Wed Aug 7 18:03:43 2024



In [None]:

import biogeme.database as db
import biogeme.biogeme as bio
from IPython.core.display_functions import display
from biogeme.expressions import Beta, log, Variable
import pandas as pd


We consider the data set where we have collected data per income category, coded as
follows: 1: low, 2: medium, 3: high.

In [None]:
income_data = pd.DataFrame(
    {
        'Income': [1, 1, 2, 2, 3, 3],
        'Electric': [1, 0, 1, 0, 1, 0],
        'Total': [15, 200, 50, 450, 135, 150],
    }
)


1. Estimate the parameters of the  model predicting the choice of
electrical vehicle as a function of income.

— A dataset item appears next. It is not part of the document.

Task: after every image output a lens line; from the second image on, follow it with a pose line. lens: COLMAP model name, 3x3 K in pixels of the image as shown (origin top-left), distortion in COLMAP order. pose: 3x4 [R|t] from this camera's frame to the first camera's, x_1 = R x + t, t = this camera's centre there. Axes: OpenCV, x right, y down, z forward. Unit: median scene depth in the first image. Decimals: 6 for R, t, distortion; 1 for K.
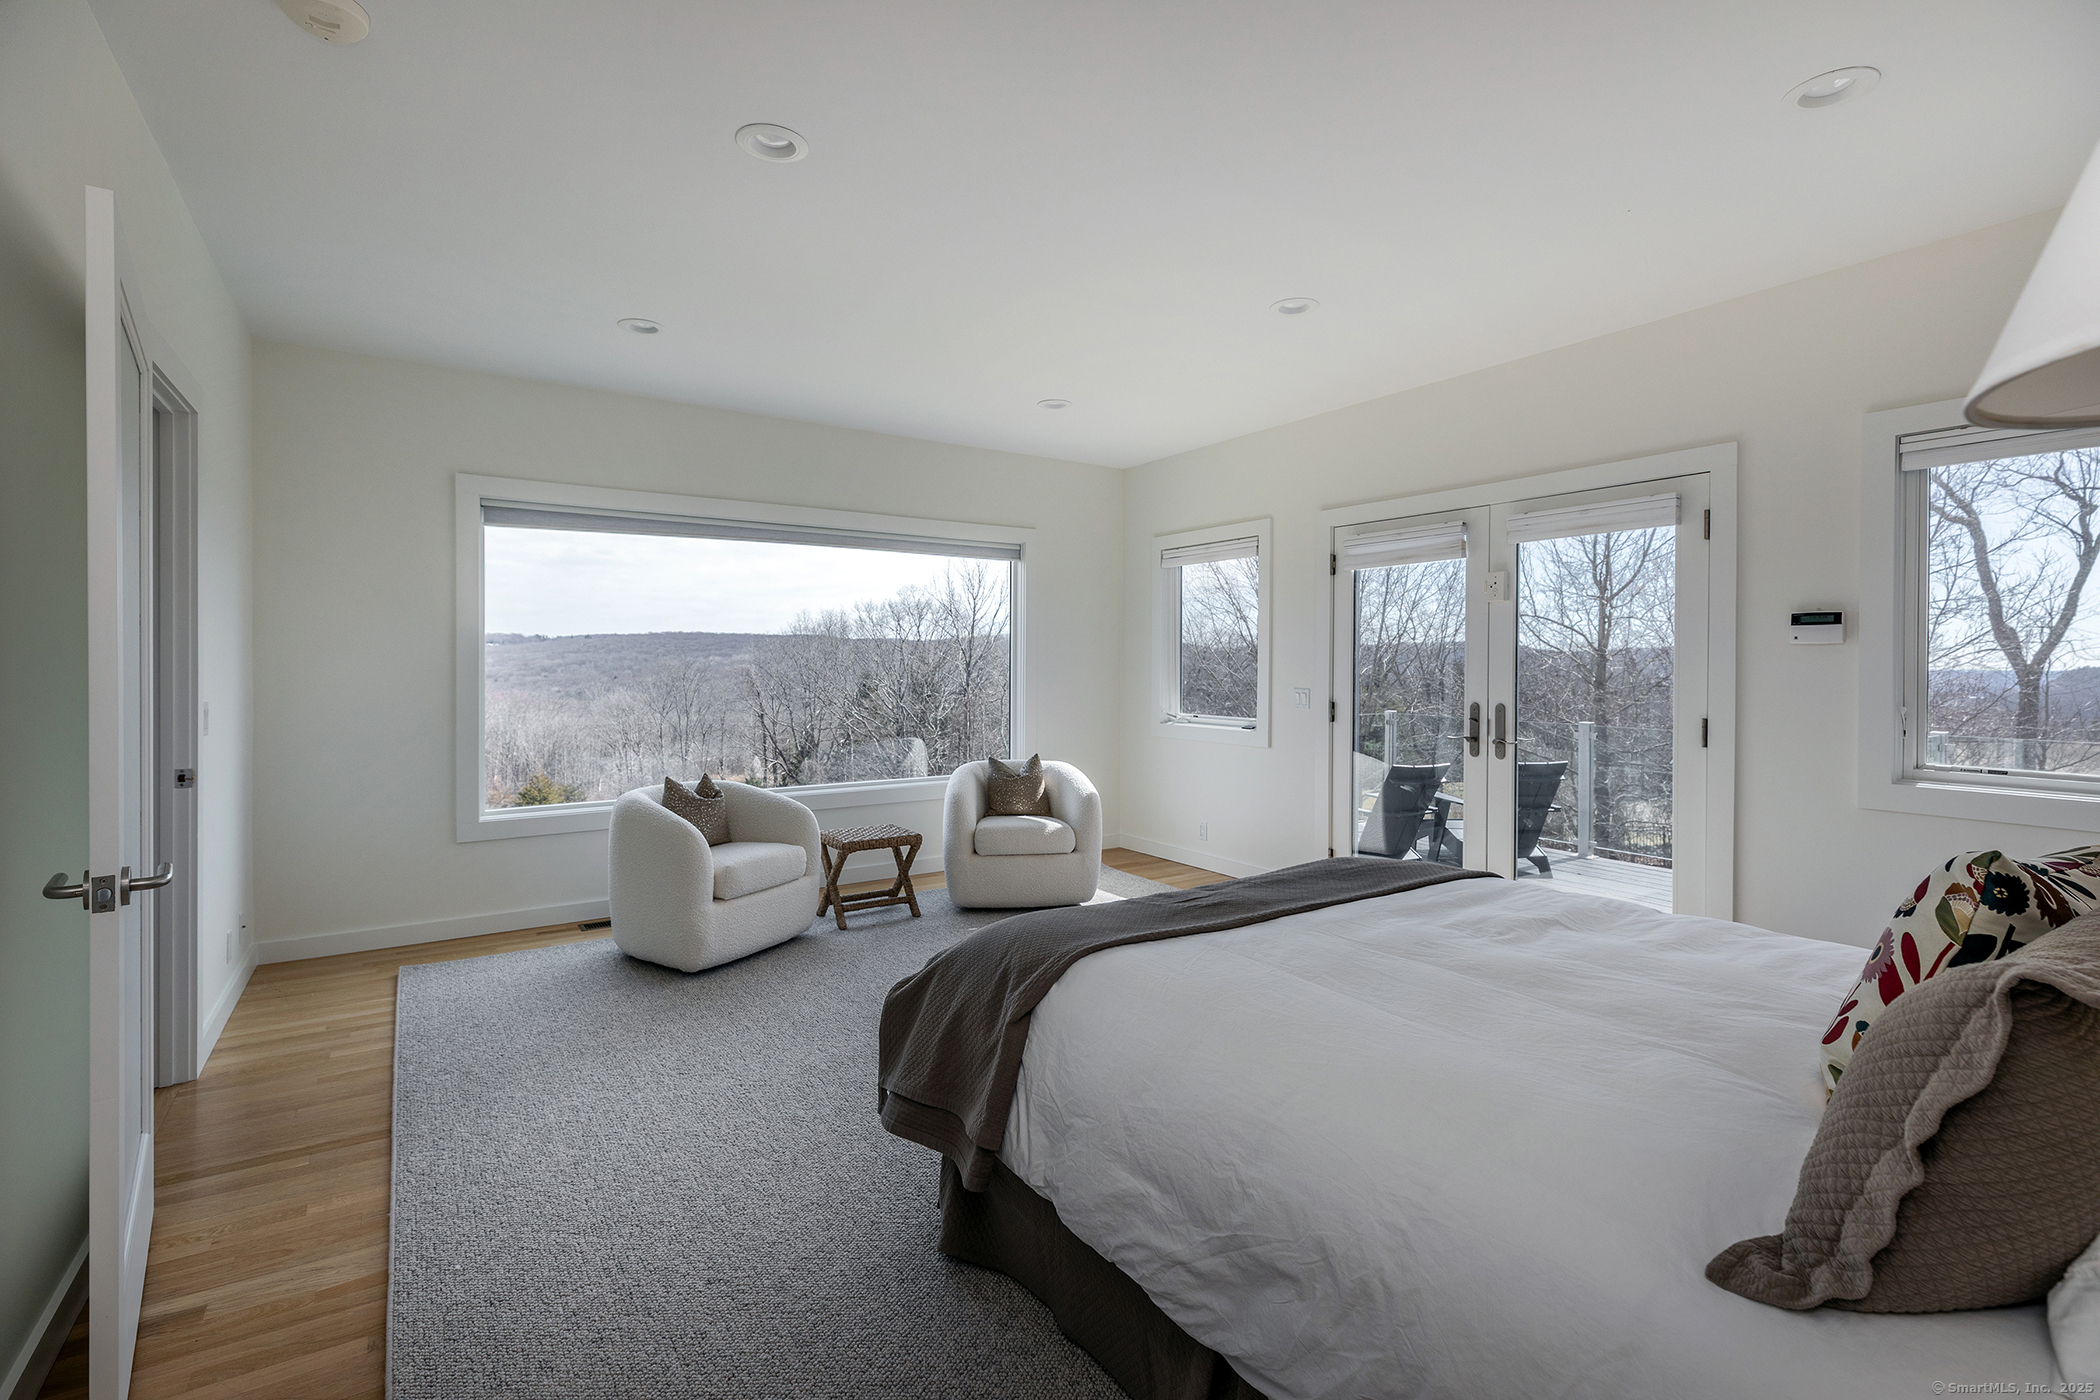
lens RADIAL K [[918.6, 0, 1026.9], [0, 918.6, 662.6], [0, 0, 1]] dist [-0.002554, 0.000157]
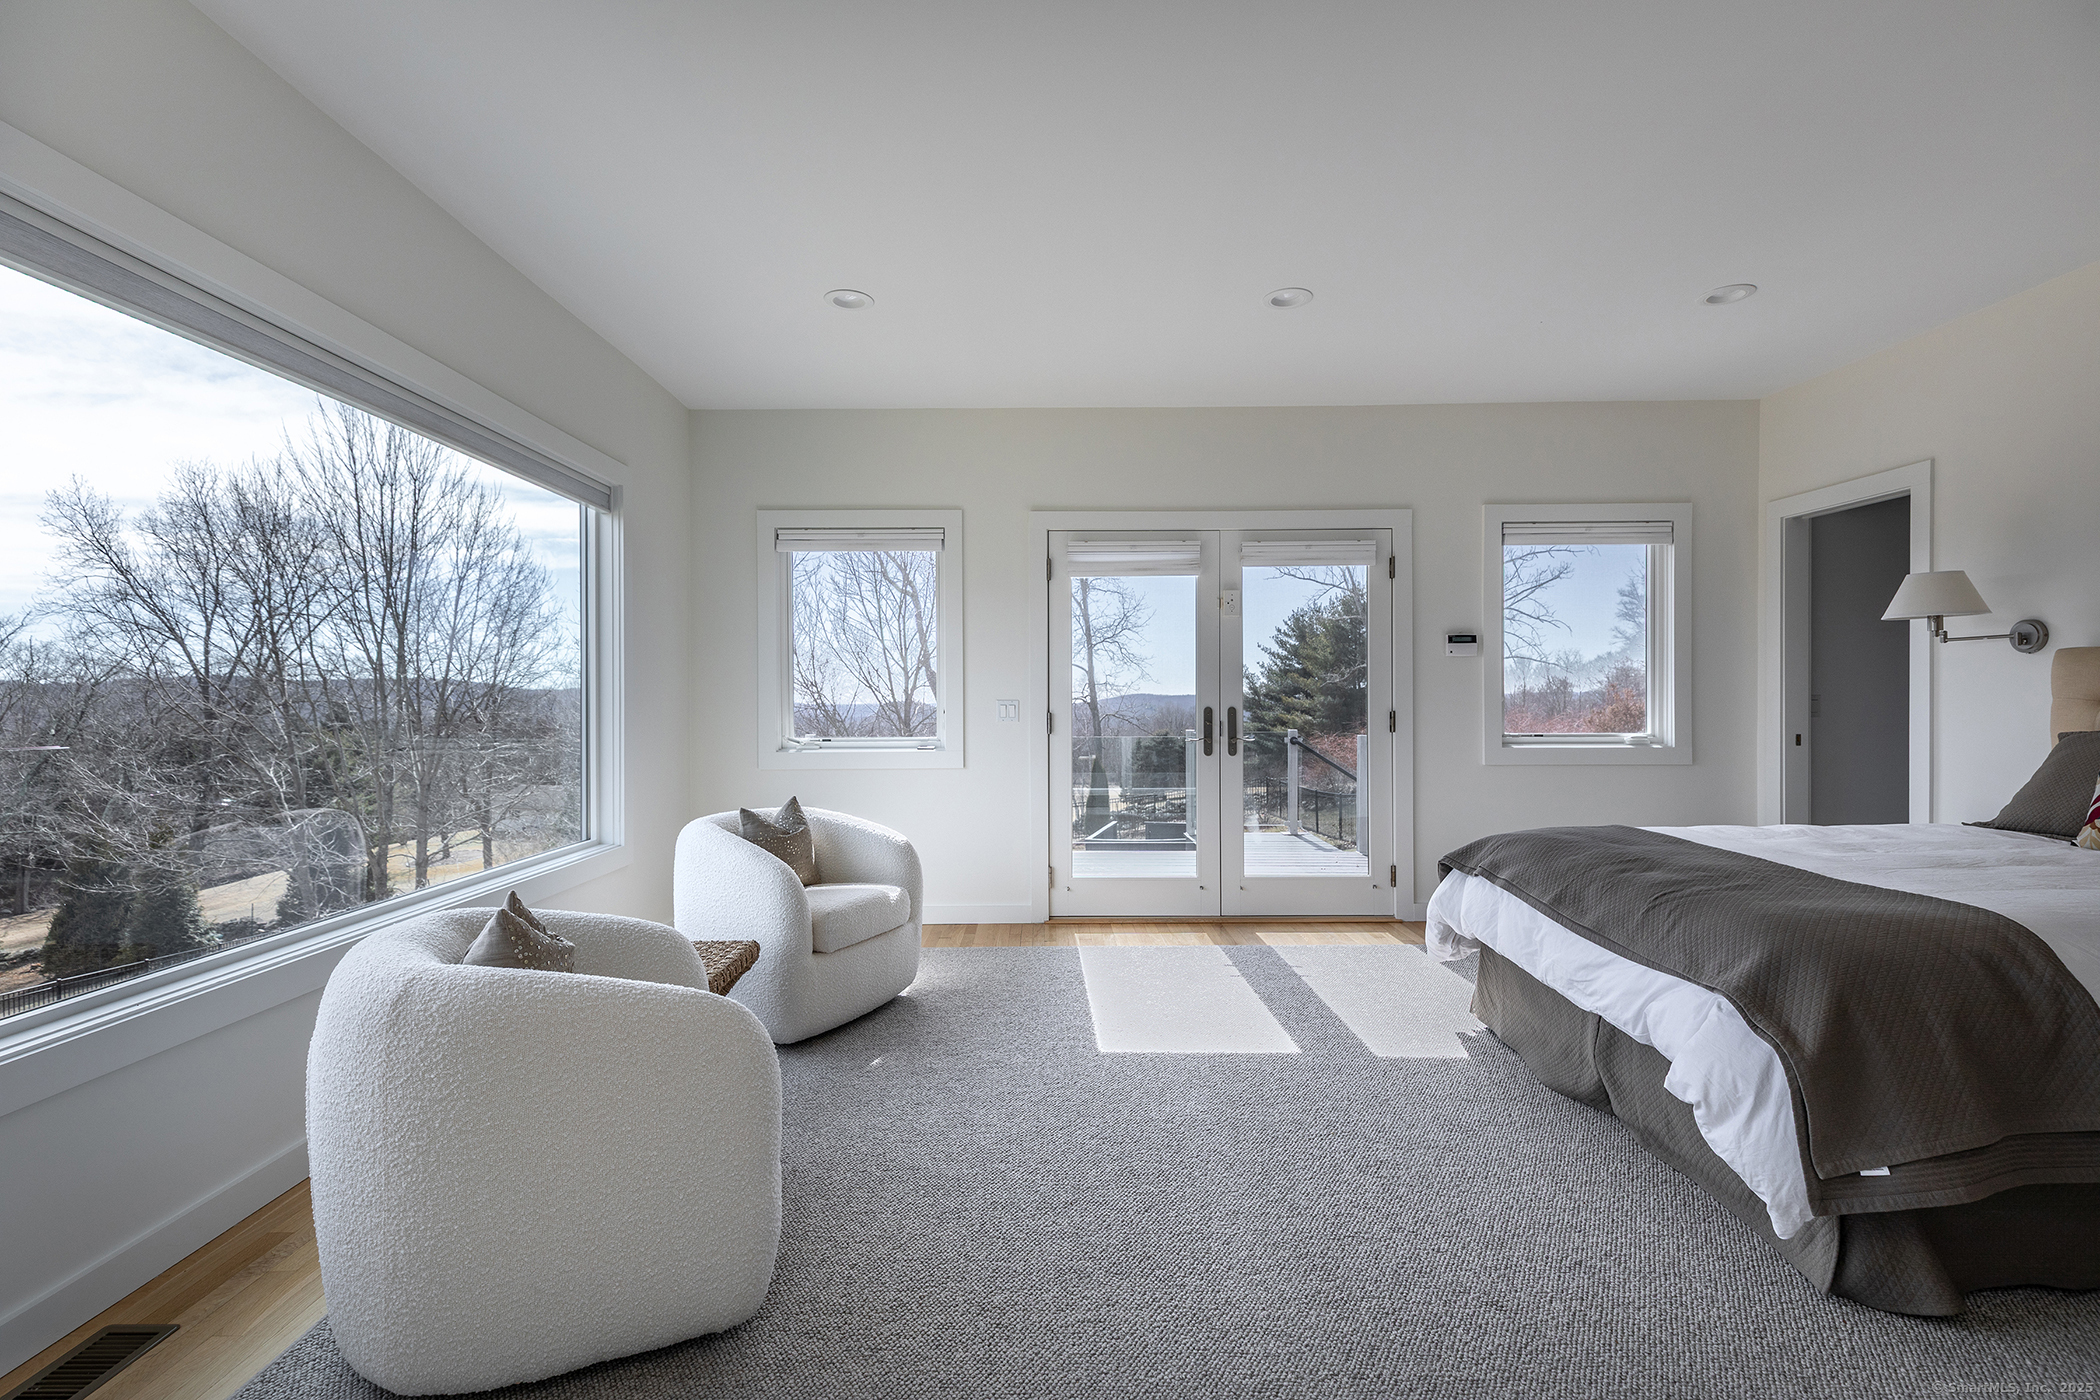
lens RADIAL K [[967.0, 0, 1041.5], [0, 967.0, 699.5], [0, 0, 1]] dist [0.001229, -0.000177]
pose [[0.532959, -0.006486, 0.846116, -0.569365], [0.006820, 0.999971, 0.003369, 0.027406], [-0.846114, 0.003975, 0.532988, 0.518581]]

2. Consider a scenario where  the
income distribution is as follows: 7.5% of the population
with low income, 40% of the population with medium income
and 52.5% of the population with high income. Use the
estimated model to forecast the market share of electric
vehicles under this scenario.

We proceed in the same way. We first import the data into the Biogeme database.

In [None]:
database_income = db.Database('contingency_income', income_data)


We define the variables.

In [None]:
Income = Variable('Income')
Electric = Variable('Electric')
Total = Variable('Total')


We define the parameters to be estimated.

In [None]:
pi1 = Beta('pi1', 0.5, 0, 1, 0)
pi2 = Beta('pi2', 0.5, 0, 1, 0)
pi3 = Beta('pi3', 0.5, 0, 1, 0)
pi = (Income == 1) * pi1 + (Income == 2) * pi2 + (Income == 3) * pi3


We define the contribution of each row to the log likelihood function.

In [None]:
loglike = Total * log(pi) * (Electric == 1) + Total * log(1 - pi) * (
    Electric == 0
)


We provide the database and the expression to the Biogeme object.

In [None]:
biogeme = bio.BIOGEME(database_income, loglike)
biogeme.modelName = 'contingency_income'


We run the estimation.

In [None]:
results = biogeme.estimate()


We retrieve the estimated parameters.

In [None]:
pandas_results = results.get_estimated_parameters()
display(pandas_results)


And, finally, we use the estimated model to predict.

In [None]:
pi1_estimate = pandas_results['Value']['pi1']
pi2_estimate = pandas_results['Value']['pi2']
pi3_estimate = pandas_results['Value']['pi3']

market_share = (
    pi1_estimate * 0.075 + pi2_estimate * 0.40 + pi3_estimate * 0.525
)
print(f'Market share future scenario: {100*market_share:.3g}%')